To be fair, it would take quite a while for them to reach that size, more than enough time to obtain a bigger tank. Still, you'd think a teensy little warning might have been appropriate.


----------



## Ethand (Sep 1, 2018)

That’s nuts!! Haha!!
Yeah maybe he figured they’ll never reach that sort of size in a tank like mine, but yeah... I’d feel bad for not letting them reach their full potential!!
Thanks for the heads up!!


----------



## Ethand (Sep 1, 2018)

So I’ve just introduced Alpha to his new tank & so far so good - he spent about 30sec checking out the Tetras (they were minding their own business) & then went about exploring the tank. He’s spent most of his time in this lower right corner or in one of the ‘caves’ in the driftwood... the Tetras have come into ‘his zones’ a few times & he hasn’t flared at all! Fewf!! 
He seems to be seeing more of his own reflection, so has also spent a lot of time just swimming at the glass along that right hand side. He’s also spent a lot of time by the heater or under the filter (same side). This bad for him??

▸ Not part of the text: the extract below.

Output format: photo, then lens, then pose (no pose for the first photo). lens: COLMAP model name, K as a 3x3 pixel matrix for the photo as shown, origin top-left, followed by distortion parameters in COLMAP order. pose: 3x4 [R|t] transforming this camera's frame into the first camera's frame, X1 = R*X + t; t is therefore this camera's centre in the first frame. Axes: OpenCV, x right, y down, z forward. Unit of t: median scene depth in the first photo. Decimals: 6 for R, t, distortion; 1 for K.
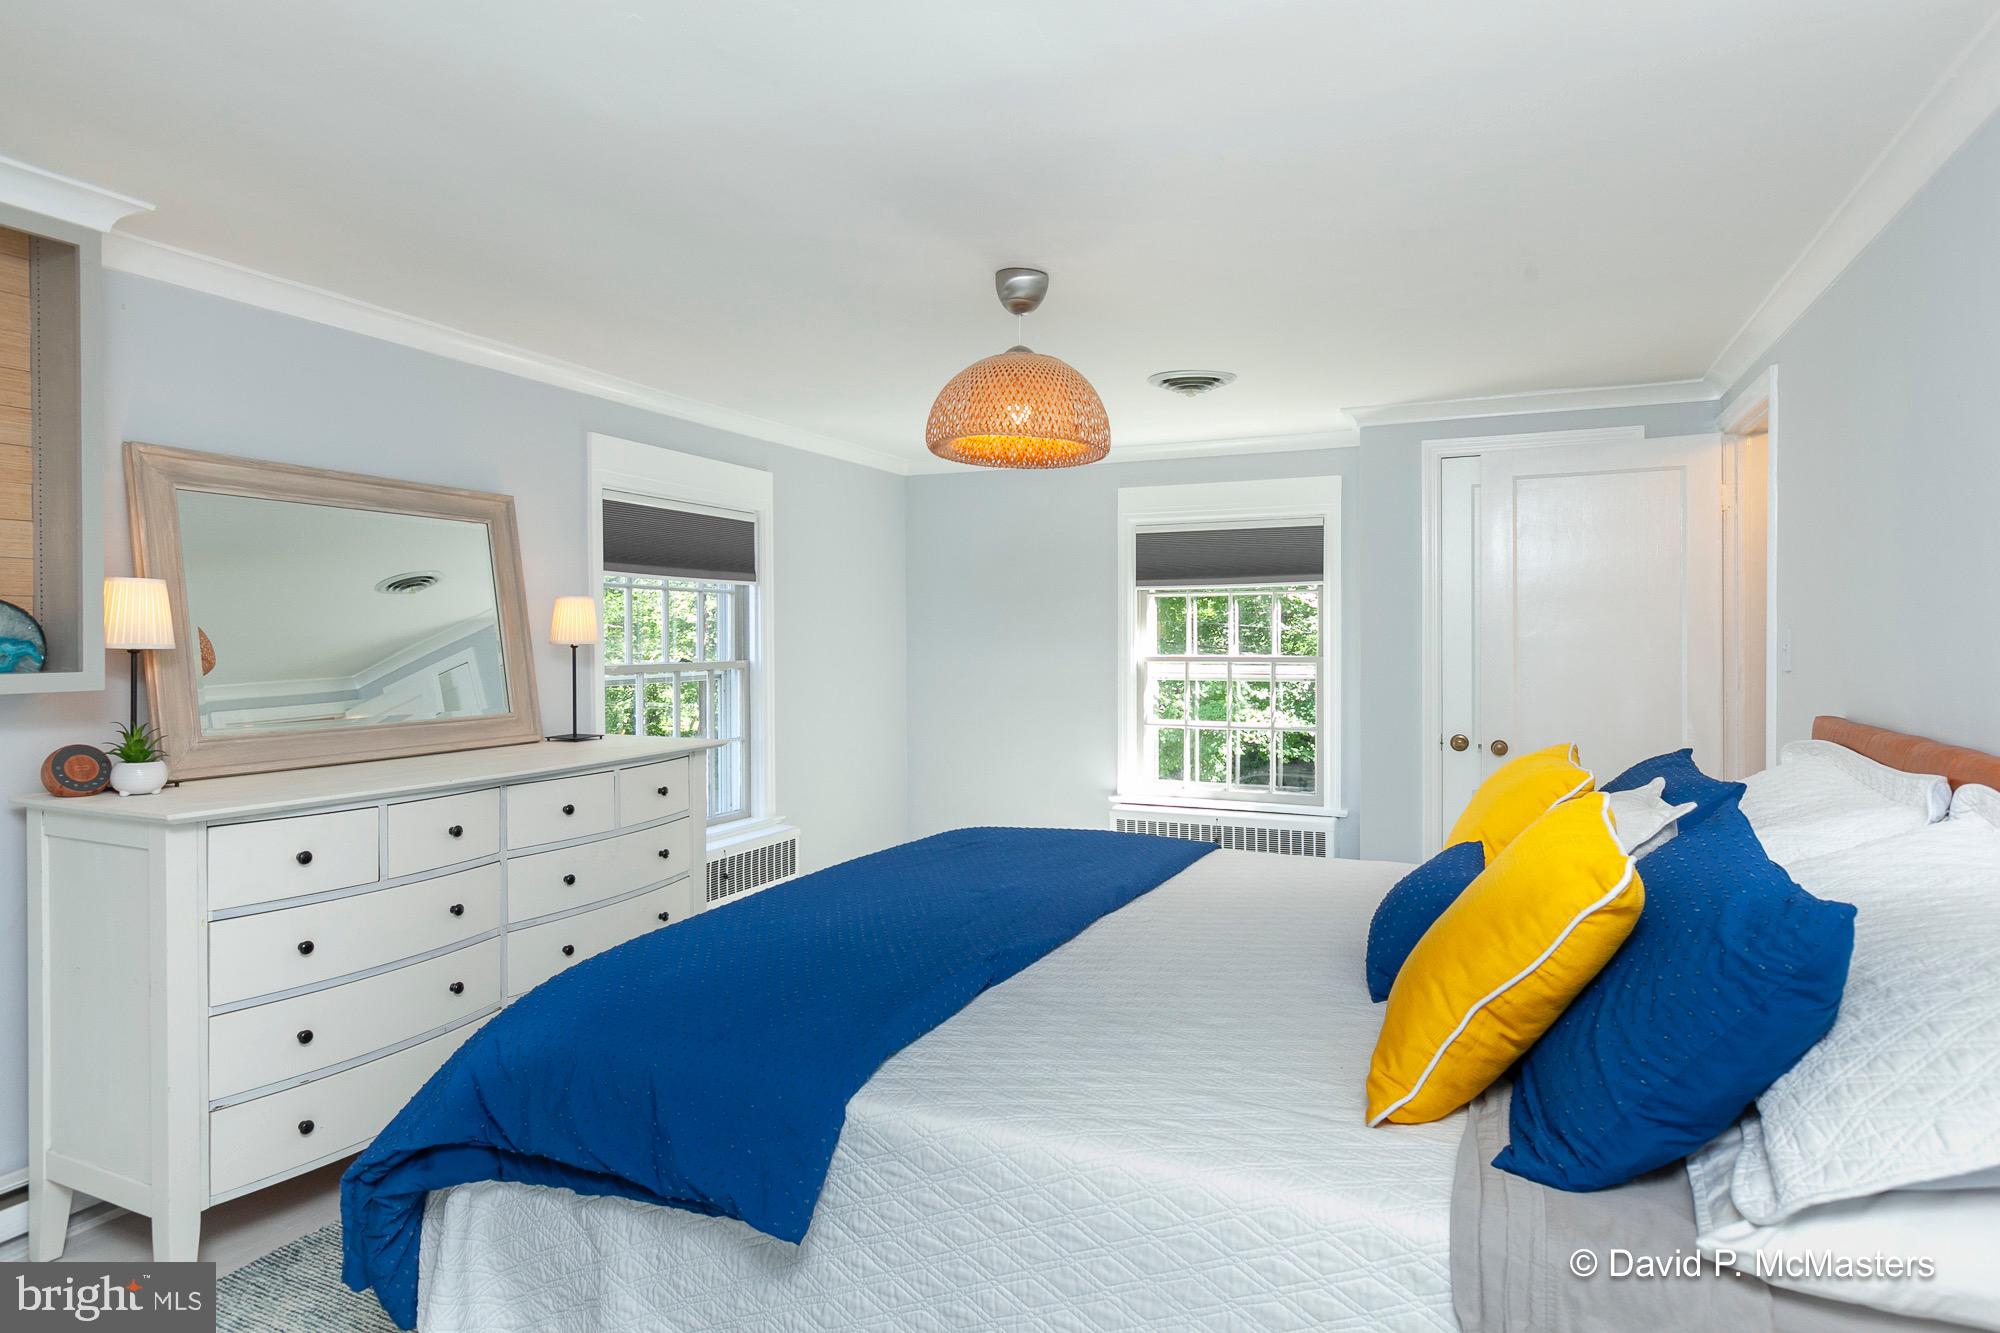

I think the filter is way too strong though - any clue if there’s a way to turn it down? It doesn’t seem to bother the Tetras, who have been zipping around normally for the last few days in this tank, but Alphas big fins & less powerful swim mean he gets blown about a bit & there aren’t many places he can come to the surface without getting thrown about a bit... any tips on how to turn this thing down/angle the spray bar better or something would be greatly appreciated!! 
I’ve also been surprised at how much the Tetras don’t school? I mean they often will be in groups of 4-5, but they’ll also go off & do their own thing, too - there’s nearly always at least 1 or 2 or them chilling by themselves...


----------



## Phil Fish (Oct 3, 2018)

I am a new Betta fish owner too! My Royal Blue Veiltail "Phil" is in a 5.5 gallon heated and filtered tank and doing well by himself. I personally wouldn't put any more fish in my tank due to Phil's agressive personality and adding more to the bio-load. Bettas are perfectly happy alone in a 5 gallon tank. They usually don't play well with others.


----------



## Ethand (Sep 1, 2018)

Yeah smart thinking, especially in that size of tank...
Alpha’s done great with his tetra friends - about 6 weeks & never showed any interest in them... but then last week I came home & a Neon was missing fins & looking pretty terrible... I took him out & tried to save him, but he was too far gone... 
Alpha is now in a separate 10gal tank from the Neons, just with a Pleco. I’m not sure if he’s the one that attacked the Neon, but just in case, he’s in a different tank now. I suspect it was because I had been over feeding him & just cut back on his food when it happened, but just in case, they’re separate now....


----------



## Phil Fish (Oct 3, 2018)

Yeah whatever you do don't overfeed him. Since I am almost two weeks into the nitrogen cycle I am feeding my Betta once every two days at the most. I have also been doing 20% water changes every two days as well. I have his filter modified to a very low flow. So far he's healthy and happy eating and swimming around. He also goes to sleep at night. I guess if your Betta isn't bothered by the Pleco it's ok. Just keep an eye them. I think my guy would be mad even if I added a snail...lol He gets mad at his moss ball!


----------



## Ethand (Sep 1, 2018)

Haha yeah I literally just watched my Betta flare at a plant with some pinkish tinges on a few leaves 😂😂🤦‍♂️ Never seen him flare at a plant before! Never even saw him pay any attention to other fish except when that tetra was dying... but the other Tetras were also attacking that poor guy...
But yes, being very careful with food now & also keeping a close eye on the Pleco & him. So far so good, though. Here’s hoping!
Good luck with your new Betta! Sounds like you know what you’re doing 😊


----------



## Phil Fish (Oct 3, 2018)

I did a lot of research after getting my fish... lol. I first had him in a 1 gallon bowl but after a week I got him a bigger tank which was a good starter kit. They truly are awesome pets and since I am semi-retired and can't have any other pets where I live I am glad I got him. He's great company and has so much personality! Good luck with yours and keep posting on your progress!


----------



## Ethand (Sep 1, 2018)

Haha yeah, likewise - it was after getting my fish in a ~2gal unheated bowl that I started researching them! 😂🤦‍♂️
Yeah I do love how much personality they have!! Likewise I can’t have other pets where I live, so I’m glad I’ve got these little guys now! 😊😊😊


----------